How to complete this task
Transcribe the stretch of entries below from the line with "Field of view (horizontal): 54.0°." through the line with "Please provide a", exactly and with both ends included; leave out all other lines.

Data supplied
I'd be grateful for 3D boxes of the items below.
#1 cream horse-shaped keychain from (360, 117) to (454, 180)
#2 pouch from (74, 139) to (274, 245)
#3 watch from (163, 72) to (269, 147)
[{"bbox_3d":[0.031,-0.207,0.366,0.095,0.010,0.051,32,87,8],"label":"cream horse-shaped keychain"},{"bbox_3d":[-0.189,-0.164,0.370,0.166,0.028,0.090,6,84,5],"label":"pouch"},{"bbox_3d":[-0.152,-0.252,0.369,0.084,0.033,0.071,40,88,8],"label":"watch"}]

* * *

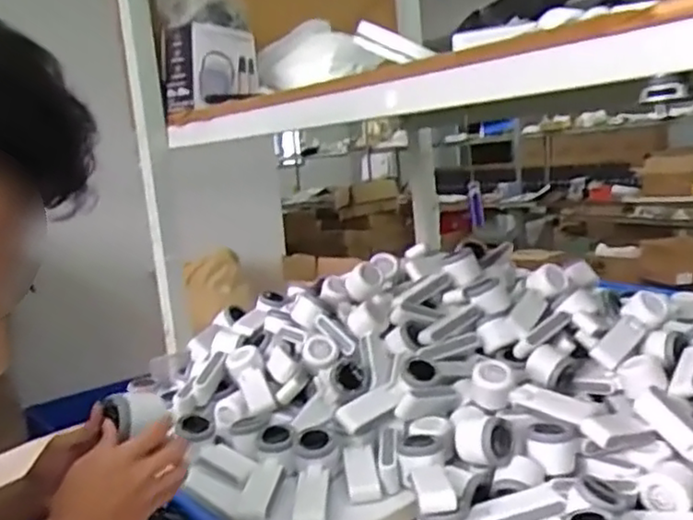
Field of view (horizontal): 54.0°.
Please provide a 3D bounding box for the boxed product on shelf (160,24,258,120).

Expected answer
Field of view (horizontal): 54.0°.
Please provide a 3D bounding box for the boxed product on shelf (160,24,258,120).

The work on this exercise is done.